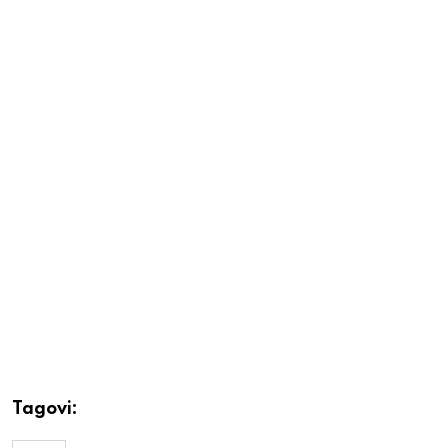
Tagovi:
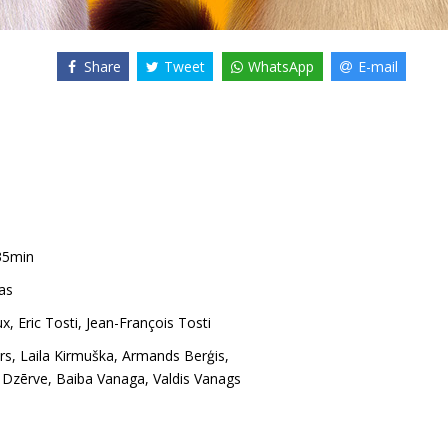
Share
Tweet
WhatsApp
E-mail
35min
as
ux
,
Eric Tosti
,
Jean-François Tosti
rs
,
Laila Kirmuška
,
Armands Berģis
,
a Dzērve
,
Baiba Vanaga
,
Valdis Vanags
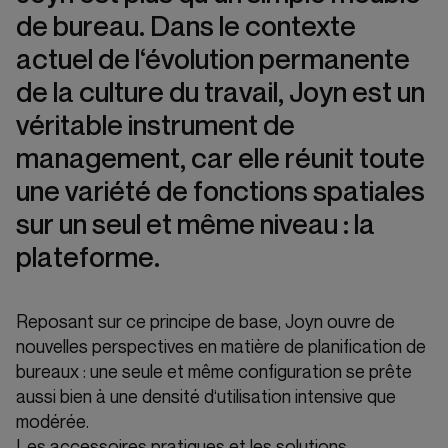
de bureau. Dans le contexte
actuel de l‘évolution permanente
de la culture du travail, Joyn est un
véritable instrument de
management, car elle réunit toute
une variété de fonctions spatiales
sur un seul et même niveau : la
plateforme.
Reposant sur ce principe de base, Joyn ouvre de
nouvelles perspectives en matière de planification de
bureaux : une seule et même configuration se prête
aussi bien à une densité d‘utilisation intensive que
modérée.
Les accessoires pratiques et les solutions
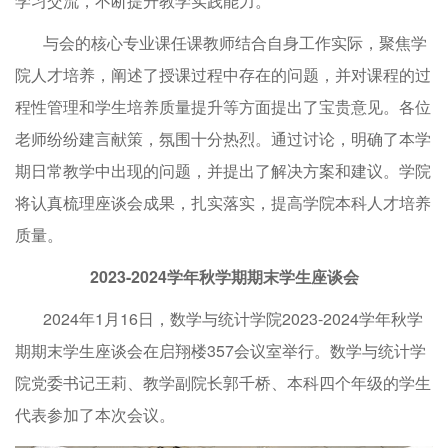
学习交流，不断提升教学实践能力。
与会的核心专业课任课教师结合自身工作实际，聚焦学
院人才培养，阐述了授课过程中存在的问题，并对课程的过
程性管理和学生培养质量提升等方面提出了宝贵意见。各位
老师纷纷建言献策，氛围十分热烈。通过讨论，明确了本学
期日常教学中出现的问题，并提出了解决方案和建议。学院
将认真梳理座谈会成果，扎实落实，提高学院本科人才培养
质量。
2023-2024学年秋学期期末学生座谈会
2024年1月16日，数学与统计学院2023-2024学年秋学
期期末学生座谈会在启翔楼357会议室举行。数学与统计学
院党委书记王莉、教学副院长郭千桥、本科四个年级的学生
代表参加了本次会议。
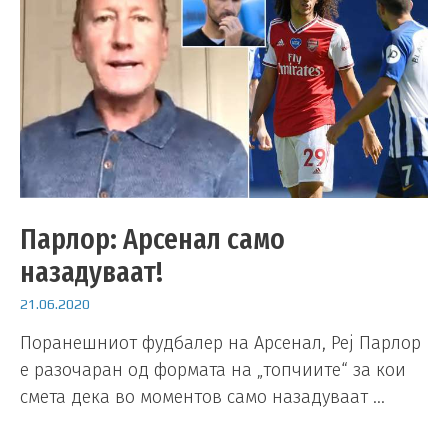
Парлор: Арсенал само
назадуваат!
21.06.2020
Поранешниот фудбалер на Арсенал, Реј Парлор
е разочаран од формата на „топчиите“ за кои
смета дека во моментов само назадуваат …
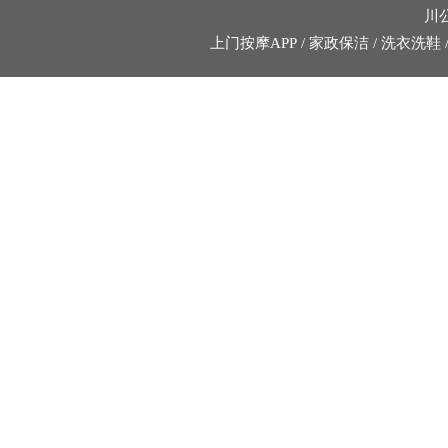
川公
上门按摩APP
/
家政保洁
/
洗衣洗鞋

---

### Your objective
Could you write out the data from the line containing "学习交流，不断提升教学实践能力。" through the end of the data, both ends included, leaving the pictures out?

### Result
学习交流，不断提升教学实践能力。
与会的核心专业课任课教师结合自身工作实际，聚焦学
院人才培养，阐述了授课过程中存在的问题，并对课程的过
程性管理和学生培养质量提升等方面提出了宝贵意见。各位
老师纷纷建言献策，氛围十分热烈。通过讨论，明确了本学
期日常教学中出现的问题，并提出了解决方案和建议。学院
将认真梳理座谈会成果，扎实落实，提高学院本科人才培养
质量。
2023-2024学年秋学期期末学生座谈会
2024年1月16日，数学与统计学院2023-2024学年秋学
期期末学生座谈会在启翔楼357会议室举行。数学与统计学
院党委书记王莉、教学副院长郭千桥、本科四个年级的学生
代表参加了本次会议。
Парлор: Арсенал само
назадуваат!
21.06.2020
Поранешниот фудбалер на Арсенал, Реј Парлор
е разочаран од формата на „топчиите“ за кои
смета дека во моментов само назадуваат …
川公
上门按摩APP
/
家政保洁
/
洗衣洗鞋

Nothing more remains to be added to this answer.